I frowned and stuck my jaw out. “No.”

“Who did, then?”

“Not me.”

“If you can’t say who it was, then you’re guilty,” Mom said. Don’t even ask me where she got that nonsense from. “How could you? In our church! If Pappou knew…”

Pappou had been chairman of our church for about twenty years. He wasn’t now, but it made him a little like the Pope in our community.

“Sorry, Angelina, but I’m going to have to ask you to pay for the window,” Kyria Maria said, putting her hand on Mom’s arm.

“Of course. Send me the bill.”

“First I have to find the caretaker and ask him to cover it up so we don’t get broken into.”

Mom gasped. “Oh no. I didn’t even think of that.”

“Meanwhile, perhaps Lexie here should reconsider her relationship with the truth.”

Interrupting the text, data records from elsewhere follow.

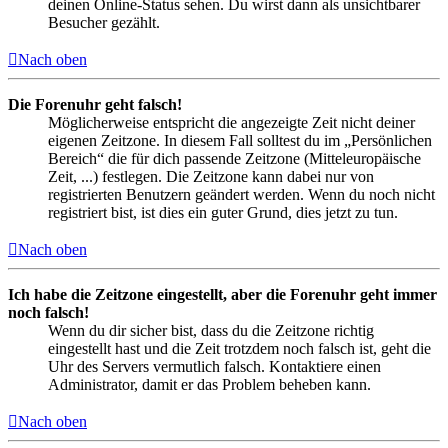
deinen Online-Status sehen. Du wirst dann als unsichtbarer
Besucher gezählt.
Nach oben
Die Forenuhr geht falsch!
Möglicherweise entspricht die angezeigte Zeit nicht deiner
eigenen Zeitzone. In diesem Fall solltest du im „Persönlichen
Bereich“ die für dich passende Zeitzone (Mitteleuropäische
Zeit, ...) festlegen. Die Zeitzone kann dabei nur von
registrierten Benutzern geändert werden. Wenn du noch nicht
registriert bist, ist dies ein guter Grund, dies jetzt zu tun.
Nach oben
Ich habe die Zeitzone eingestellt, aber die Forenuhr geht immer
noch falsch!
Wenn du dir sicher bist, dass du die Zeitzone richtig
eingestellt hast und die Zeit trotzdem noch falsch ist, geht die
Uhr des Servers vermutlich falsch. Kontaktiere einen
Administrator, damit er das Problem beheben kann.
Nach oben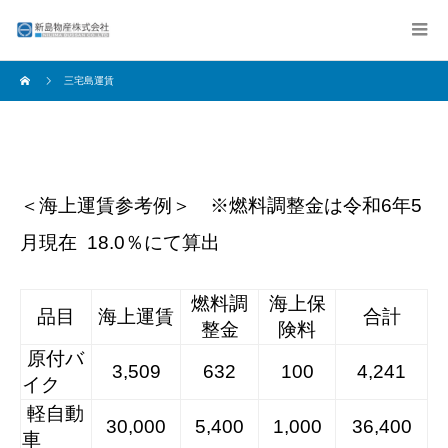
三宅島運賃
＜海上運賃参考例＞ ※燃料調整金は令和6年5
月現在 18.0％にて算出
燃料調
海上保
品目
海上運賃
合計
整金
険料
原付バ
3,509
632
100
4,241
イク
軽自動
30,000
5,400
1,000
36,400
車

Invisible insects crawled around under my skin. I wanted to shout, Yeah? Really? You think so?, but I was in enough trouble already.

Mom edged away from me like I was a violent criminal. She shook her head and said, “I’m so sorry, Maria. I don’t know what’s got into her. It’s probably…you know.”

Which annoyed me. It’s probably you know what?

Kyria Maria said, “That’s what I thought, too.” Which annoyed me even more.

Mom gave Kyria Maria a look and said, “It’s late. We’ve got to go. Say hi to your mom. Tell her the tiropita she made for Nikki’s birthday was the best I’ve ever tasted.”

Kyria Maria said, “Oh my God!” (That can’t be a good thing to say in church, right?) “She’ll be over the moon! Bye, Angelina. See you at Zumba.”